Our lower courts understand CPLR 5240 to provide this valuable avenue of relief for judgment debtors, using their equitable power under this provision in myriad ways . . . .

While FutureNet attempts to characterize its causes of action as tort claims, at bottom, FutureNet seeks to recover for alleged violations of the procedural requirements of article 52 and, as we determined in Cruz, permitting an action based solely on the violation of requirements established by article 52 to proceed outside the mechanisms provided by article 52 would be inconsistent with the relevant statutory framework. FutureNet justifies removal of this case from the reach of article 52 by making a largely irrelevant distinction between void and voidable process, relying primarily on nineteenth-century cases from this Court. But as with the plaintiffs in Cruz, FutureNet fails to provide any persuasive authority for its claim of a preexisting right to bring a tort action in these circumstances. Day v Bach, decided in 1881, predates enactment of the CPLR by 81 years—of course, as a result, it is silent as to the appropriate forum or methods of redress for violations of article 52. Nor does Day, or indeed any other case cited by FutureNet, involve freestanding tort claims brought in a different court than that issuing the relevant judgment. Day concerns an effort to overturn an attachment; both Tausend v Handlear and V. Loewer’s Gambrinus Brewing Co v Lithauer involve efforts to overturn judgments; and Fischer v Langbein involves an allegation of wrongful imprisonment. Indeed, the novelty of FutureNet’s claims explains the uncertainty in the federal courts that led to certification. Rather than engage in a void versus voidable debate here, we hold that an article 52 proceeding is the correct vehicle for resolving claims based on collection efforts that are alleged to violate article 52—a determination we have made with respect to other statutes with internal enforcement provisions.

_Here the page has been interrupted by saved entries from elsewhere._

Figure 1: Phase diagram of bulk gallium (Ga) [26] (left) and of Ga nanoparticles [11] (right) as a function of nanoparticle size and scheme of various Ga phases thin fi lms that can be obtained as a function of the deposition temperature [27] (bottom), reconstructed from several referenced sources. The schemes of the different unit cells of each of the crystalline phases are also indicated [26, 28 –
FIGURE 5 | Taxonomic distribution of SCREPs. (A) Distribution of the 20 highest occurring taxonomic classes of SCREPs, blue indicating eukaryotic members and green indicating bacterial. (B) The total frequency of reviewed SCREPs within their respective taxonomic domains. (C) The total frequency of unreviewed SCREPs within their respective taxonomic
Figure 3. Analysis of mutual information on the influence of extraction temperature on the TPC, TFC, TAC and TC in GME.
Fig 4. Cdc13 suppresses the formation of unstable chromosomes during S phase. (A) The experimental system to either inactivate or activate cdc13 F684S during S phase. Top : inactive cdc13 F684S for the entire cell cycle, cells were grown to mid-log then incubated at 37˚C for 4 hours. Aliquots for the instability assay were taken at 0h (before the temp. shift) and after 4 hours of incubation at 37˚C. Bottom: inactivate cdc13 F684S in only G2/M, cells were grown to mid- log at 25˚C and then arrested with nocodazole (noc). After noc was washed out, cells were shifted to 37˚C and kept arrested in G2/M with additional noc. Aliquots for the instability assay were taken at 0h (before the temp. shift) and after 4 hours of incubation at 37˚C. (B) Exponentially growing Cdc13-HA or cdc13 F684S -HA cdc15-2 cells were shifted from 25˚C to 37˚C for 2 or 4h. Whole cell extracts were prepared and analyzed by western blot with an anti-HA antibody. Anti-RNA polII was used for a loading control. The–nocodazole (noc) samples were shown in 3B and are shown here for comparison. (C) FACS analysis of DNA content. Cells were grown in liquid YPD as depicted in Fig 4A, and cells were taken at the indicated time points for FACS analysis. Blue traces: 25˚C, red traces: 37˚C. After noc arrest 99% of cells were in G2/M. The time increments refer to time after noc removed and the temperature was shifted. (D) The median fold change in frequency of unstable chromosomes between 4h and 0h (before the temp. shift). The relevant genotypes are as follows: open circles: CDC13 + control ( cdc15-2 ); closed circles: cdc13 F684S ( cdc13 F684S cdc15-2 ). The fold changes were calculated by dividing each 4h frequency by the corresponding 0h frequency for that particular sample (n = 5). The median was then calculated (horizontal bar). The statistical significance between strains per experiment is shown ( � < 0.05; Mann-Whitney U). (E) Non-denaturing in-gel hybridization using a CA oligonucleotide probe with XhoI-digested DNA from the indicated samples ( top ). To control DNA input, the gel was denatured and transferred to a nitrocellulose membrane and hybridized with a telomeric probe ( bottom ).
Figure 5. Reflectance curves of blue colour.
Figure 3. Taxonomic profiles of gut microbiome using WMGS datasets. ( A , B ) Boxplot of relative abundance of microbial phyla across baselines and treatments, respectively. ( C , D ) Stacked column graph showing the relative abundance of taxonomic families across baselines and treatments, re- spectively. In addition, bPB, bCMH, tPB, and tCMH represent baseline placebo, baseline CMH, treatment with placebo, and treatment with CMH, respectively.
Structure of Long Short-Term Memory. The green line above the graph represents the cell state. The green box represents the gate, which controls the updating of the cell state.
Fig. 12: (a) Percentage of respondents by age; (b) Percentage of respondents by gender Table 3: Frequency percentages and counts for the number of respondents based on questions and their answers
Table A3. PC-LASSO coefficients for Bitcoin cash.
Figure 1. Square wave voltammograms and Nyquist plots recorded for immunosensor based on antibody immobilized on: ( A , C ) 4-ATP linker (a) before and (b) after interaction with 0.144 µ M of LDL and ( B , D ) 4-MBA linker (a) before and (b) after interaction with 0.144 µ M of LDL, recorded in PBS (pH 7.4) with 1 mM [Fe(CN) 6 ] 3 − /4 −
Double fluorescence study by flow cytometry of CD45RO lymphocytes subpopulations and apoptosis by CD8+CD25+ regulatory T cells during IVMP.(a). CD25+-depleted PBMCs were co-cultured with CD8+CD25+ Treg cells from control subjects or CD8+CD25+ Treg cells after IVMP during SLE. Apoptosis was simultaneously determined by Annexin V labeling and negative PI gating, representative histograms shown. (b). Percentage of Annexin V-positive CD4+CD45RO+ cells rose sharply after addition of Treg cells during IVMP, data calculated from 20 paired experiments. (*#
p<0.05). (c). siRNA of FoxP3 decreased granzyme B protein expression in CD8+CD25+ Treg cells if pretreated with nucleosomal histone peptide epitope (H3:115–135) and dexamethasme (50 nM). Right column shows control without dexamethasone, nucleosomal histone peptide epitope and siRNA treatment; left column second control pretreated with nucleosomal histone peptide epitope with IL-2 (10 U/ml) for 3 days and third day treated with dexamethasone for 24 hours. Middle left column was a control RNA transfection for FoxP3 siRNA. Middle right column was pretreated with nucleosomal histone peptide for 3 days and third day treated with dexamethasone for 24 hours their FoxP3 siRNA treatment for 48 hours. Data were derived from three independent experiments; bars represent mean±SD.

Policy considerations also counsel this outcome. Our legislature provided the avenues for relief it deemed warranted in article 52, and empowering a judgment debtor to evade these proceedings, which are, at bottom, designed to protect debtors from improper collection efforts, would eviscerate the purpose of article 52. An article 52 proceeding, brought as it must be within a reasonable time, also serves to limit the injury that might be inflicted by improper use of the enforcement process, for example by making funds available for payroll that might otherwise be seized. Indeed, here FutureNet was aware of the restraining notices and the intent to levy the funds, and although the company objected to the restraint in communications with the judgment creditors, it brought an action solely aimed at overturning the judgment and did not independently challenge the levy at a time when any claimed errors in the executions could potentially have been remedied by the court. FutureNet could also have pursued relief under CPLR 5240 following the execution—our holding in Cruz made clear that such an action is permitted even after assets have been transferred to a creditor. FutureNet chose instead to pursue challenges to the validity of the underlying judgments and then, after those challenges failed, endeavored to convert its claims into common law torts.

. . .

To hold otherwise—to permit allegations of noncompliance with article 52 in the course of enforcing valid judgments to be recast into common law tort claims—is not workable. Instead, the better course, and the one we follow today, is to require that such claims be brought pursuant to article 52.

(Internal quotations and citations omitted).